The Illinois Department of Insurance said they don't have the authority to comment on medical judgment in cases like these. But if families believe an insurance company is not honoring their policy, the department said they should file a complaint with the state.

Cheng said that's the next step.

And it's one of the steps, in addition to a 2013 CBS 2 investigation, that led to the state suing Blue Cross Blue Shield on behalf of another man, Patrick Stein, and others with similar medical needs.

Stein was only 17 when he came home from his homecoming dance with a pounding headache. His parents rushed him to the emergency room, and doctors rushed him into surgery.

"The aneurysm ruptured while he was on the table," his father, Nick, said in September.
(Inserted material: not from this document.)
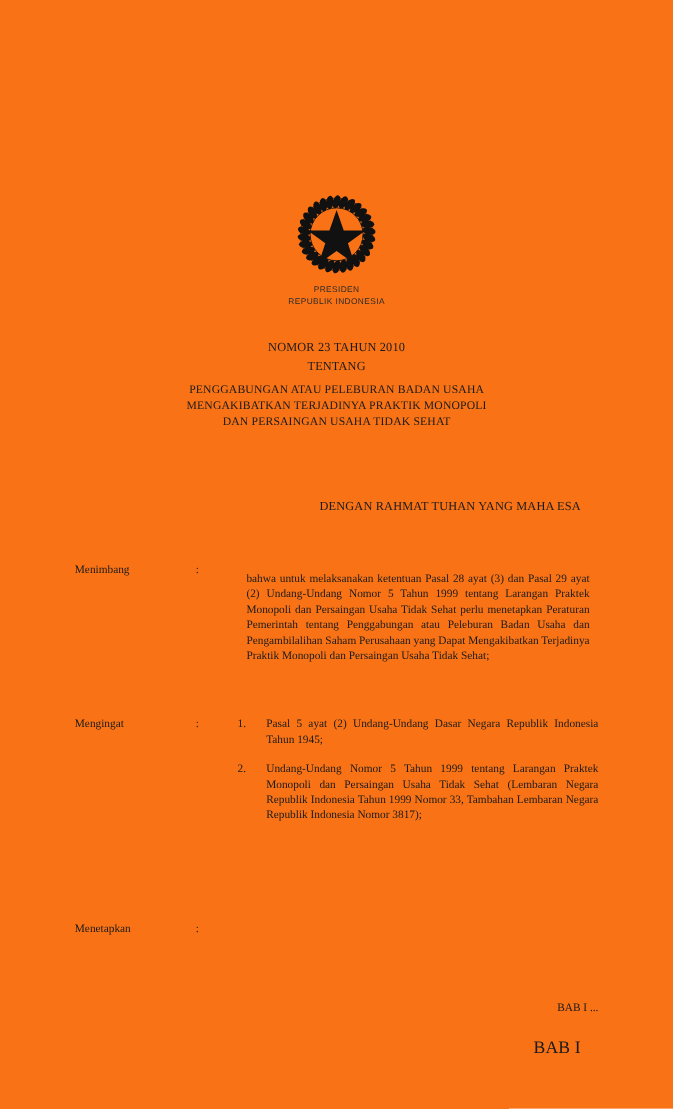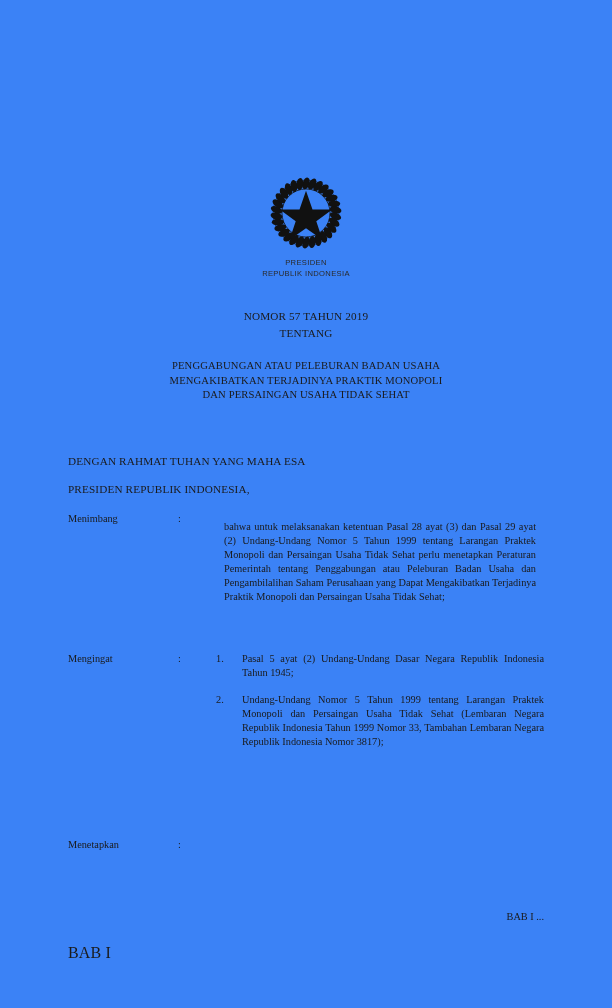"PRESIDEN" .page { background: #3b82f6 -> #f97316 }
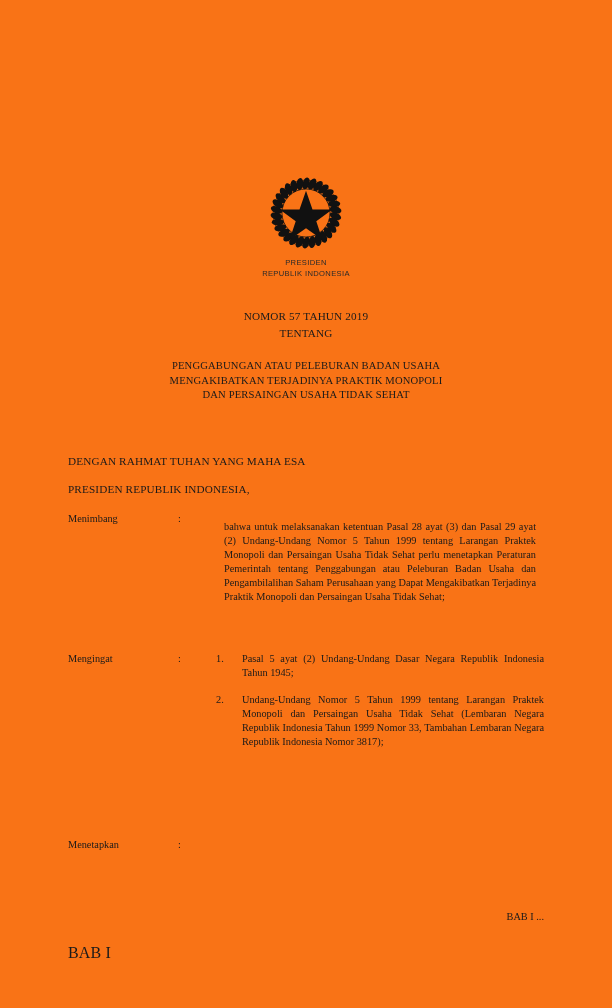"NOMOR 57 TAHUN 2019" div.title-line { text: 57 TAHUN 2019 -> 23 TAHUN 2010 }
A massive stroke left Patrick with only the use of his eyes, which he now uses to spell out words, using a color and letter code.

BCBS was fined $25 million for failing to provide care. But years later, Stein's private duty nursing is being pulled again.

What changed?

"Exactly," Nick Stein said. "That's the question that we all ask on our side."

Three different Chicago-area families are stuck in the same boat.

But on Thursday, we are happy to report a stunning reversal in one of these cases.

Aetna never responded to our request for comment. But after we started asking questions, and after State Sen. Laura Fine (D-Glenview) reached out to the state about this case, suddenly the Lanes got a letter.

It stated, without any explanation, that Jeff's private duty nursing had been reinstated.

"I was definitely relieved and excited but definitely a little frustrated from the process we just experienced," Debbie Lane said.

"I would like to say thank you so much to Aetna," Jeff Lane said. "Aetna, you saved my life."

We reached out to Blue Cross Blue Shield of Illinois about both the Steins' case and the Chengs' case. A spokesperson declined to comment, citing privacy concerns.